The answer must consist only of the lines in the records below from the line with "ачен для работ в таких" to the line with "een bod uitgebracht worden op dit lot", both included, copied word for word with every picture left out.
[[ SOURCE INFORMATION open ]]
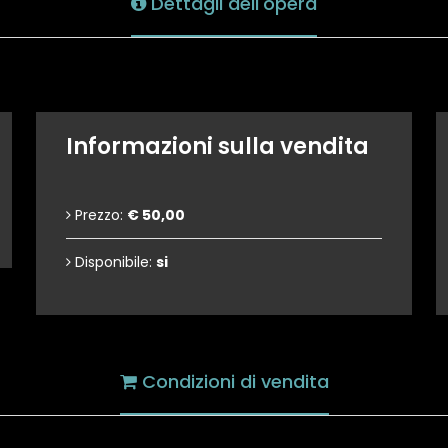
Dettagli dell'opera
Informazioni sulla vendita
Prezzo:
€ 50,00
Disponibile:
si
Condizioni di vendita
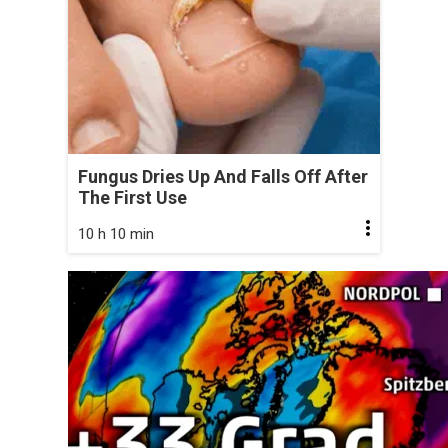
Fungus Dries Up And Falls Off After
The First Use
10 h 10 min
[[ SOURCE INFORMATION closed ]]
[[ SOURCE INFORMATION open ]]
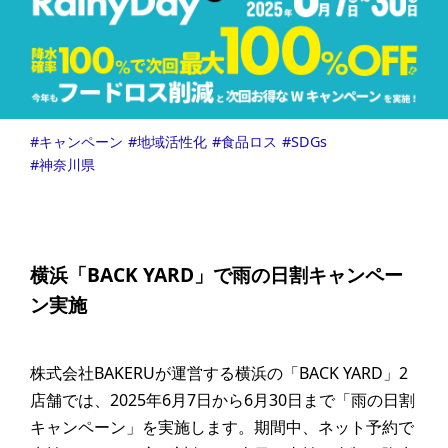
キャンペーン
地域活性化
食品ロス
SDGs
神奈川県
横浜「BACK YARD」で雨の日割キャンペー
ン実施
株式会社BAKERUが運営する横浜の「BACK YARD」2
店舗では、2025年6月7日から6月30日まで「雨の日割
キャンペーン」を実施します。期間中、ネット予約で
[[ SOURCE INFORMATION closed ]]
[[ SOURCE INFORMATION open ]]
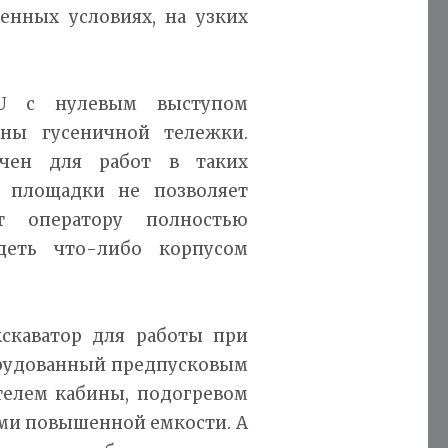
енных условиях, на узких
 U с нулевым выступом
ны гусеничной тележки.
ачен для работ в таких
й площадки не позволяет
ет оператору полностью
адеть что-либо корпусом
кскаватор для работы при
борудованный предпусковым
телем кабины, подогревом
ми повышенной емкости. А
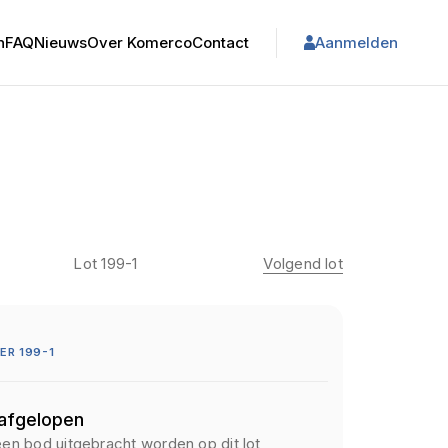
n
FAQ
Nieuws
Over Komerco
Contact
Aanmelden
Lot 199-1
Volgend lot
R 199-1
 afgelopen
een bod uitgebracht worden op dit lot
[[ SOURCE INFORMATION closed ]]
COMPLETED TASK:
ачен для работ в таких
й площадки не позволяет
ет оператору полностью
адеть что-либо корпусом
кскаватор для работы при
борудованный предпусковым
телем кабины, подогревом
ми повышенной емкости. А
n
FAQ
Nieuws
Over Komerco
Contact
Aanmelden
Lot 199-1
Volgend lot
R 199-1
 afgelopen
een bod uitgebracht worden op dit lot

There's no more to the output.